If you can’t see anything wrong with this whole set-up, stop reading now and go and take a course in logic. I mean, this plan has so many holes in it you could sell it as a crocheted tea cosy.
I’m just going to set out the reasons why a plebiscite (which I will just remind you a postal survey is not) is the wrong thing to do here, and is based purely on bigotry.
1. The idea that 2 people can get married is a very old one. Marriage existed long before organized religion, certainly well before Christian faiths existed. So the argument that marriage needs to follow the rules of any particular religion is flawed. What about atheists? We supposedly live in a secular society, and although our politicians lately have been banging on about how our society is based on Judo-Christian values, one could easily argue that these values exist in plenty of other faiths, and simply reflect a set of ethics rather than a belief in a particular deity. Marriage has nothing to do with religion, and everything to do with love.

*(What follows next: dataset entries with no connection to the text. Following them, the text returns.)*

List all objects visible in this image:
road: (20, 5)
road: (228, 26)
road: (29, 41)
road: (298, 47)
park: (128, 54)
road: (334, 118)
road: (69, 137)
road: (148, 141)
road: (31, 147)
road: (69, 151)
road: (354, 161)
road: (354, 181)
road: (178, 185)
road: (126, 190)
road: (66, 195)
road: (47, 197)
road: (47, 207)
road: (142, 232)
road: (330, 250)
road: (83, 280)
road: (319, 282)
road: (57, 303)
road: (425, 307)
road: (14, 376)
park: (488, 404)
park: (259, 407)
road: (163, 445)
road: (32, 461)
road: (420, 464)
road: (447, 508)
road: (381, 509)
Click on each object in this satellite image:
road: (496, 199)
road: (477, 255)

- Same sex relationships are completely legal in Australia, and it is actually illegal to discriminate against someone based on their sexual orientation or gender. In my eyes, asking the opinion of every person in the street about whether I’m allowed to do something that the rest of the population is already allowed to do is discrimination. Pure and simple. Why would I need permission from anyone to get married? It’s none of their business! Allowing everyone a say about the rights of a particular group of people is in fact a way of “othering” that group, making us feel like second class citizens.
- There will be many people who will vote “No” due to their religious beliefs, which brings me back to the fact that we are a secular society, and we should not be ruled by anyone’s religion.

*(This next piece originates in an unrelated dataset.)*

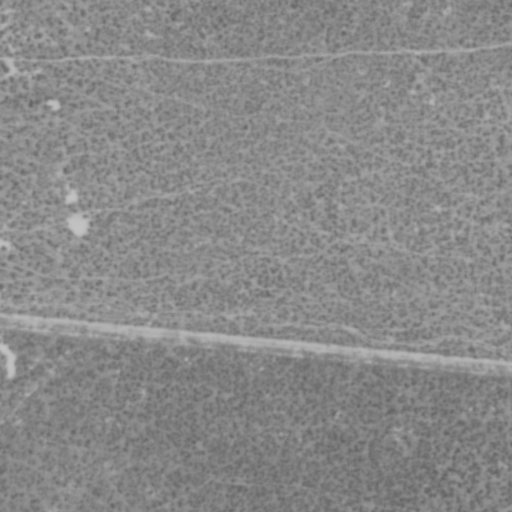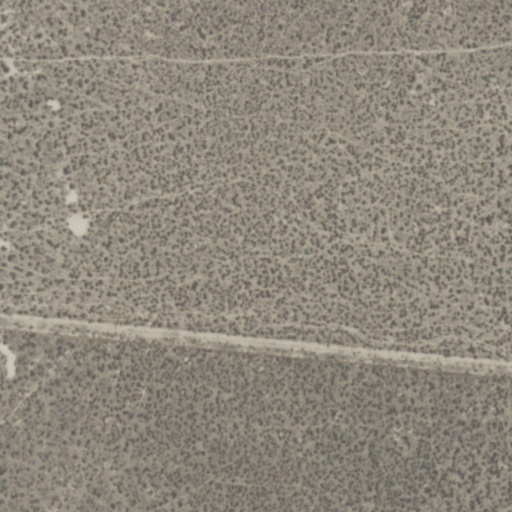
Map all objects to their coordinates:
airport: (261, 181)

- There will be people who will vote “No” who don’t really care about the issue or are ignorant of the issue but don’t like change of any sort.
- There will be people who will vote “No” because they hate the gays. Sorry, please tell me why their view is valid?

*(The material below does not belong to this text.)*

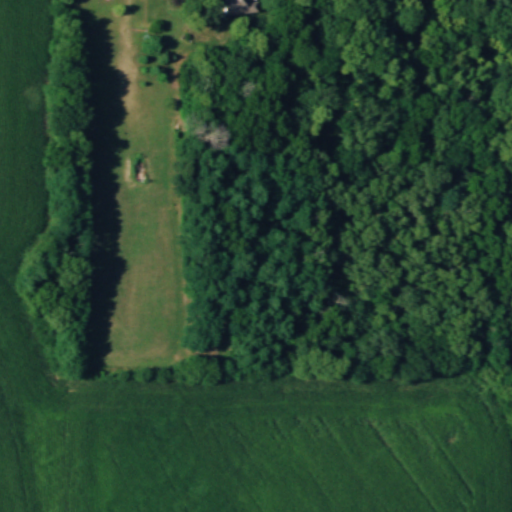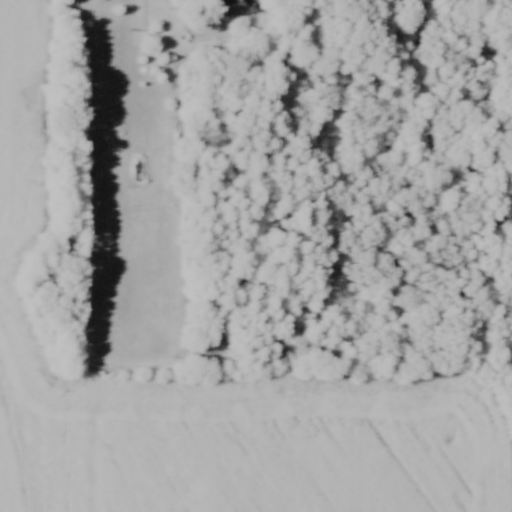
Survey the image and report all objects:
building: (237, 7)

- If it’s illegal to discriminate against us, how can the government encourage a public discourse examining our rights?
- This issue is one that should be settled by our elected parliamentarians, which is precisely their job. The government should not make decisions by conducting expensive opinion polls (did I mention the $122 million?) and nor does it in other important spheres. I don’t remember being asked my opinion on whether we should set up offshore concentration camps for asylum seekers, or invade Iraq, or freeze the medicare rebate, etc., etc., etc.…..
- People who argue that marriage has always been enshrined in law here as being between men and women are forgetting something. The Marriage Act was changed to read “between a man and a woman” in 2004 by the then Prime Minister John Howard. Before then it simply referred to consenting adults. He didn’t ask the Australian population for permission to change the wording then. No plebiscite required. No referendum. Not even an opinion poll. Or a postal survey. He just changed it because he knew best. Our current Prime Minister does not apparently have the same fortitude.
- This is an issue that will only affect same sex couples. Straight people’s marriages will not suddenly become less valid. Straight married couples will not be mistaken for being gay (a possibility that Lyle Shelton of the Australian Christian Lobby was rather worried about apparently). In fact, gay marriage will boost the economy with the enormous demand for wedding cakes, outfits, and let’s not forget the glitter!
- The only arguments in favour of a plebiscite that I have seen are from people in categories 3, 4 and 5 above. Which pretty much sums up my argument that the plebiscite is a nasty, bigoted attack on me and my community.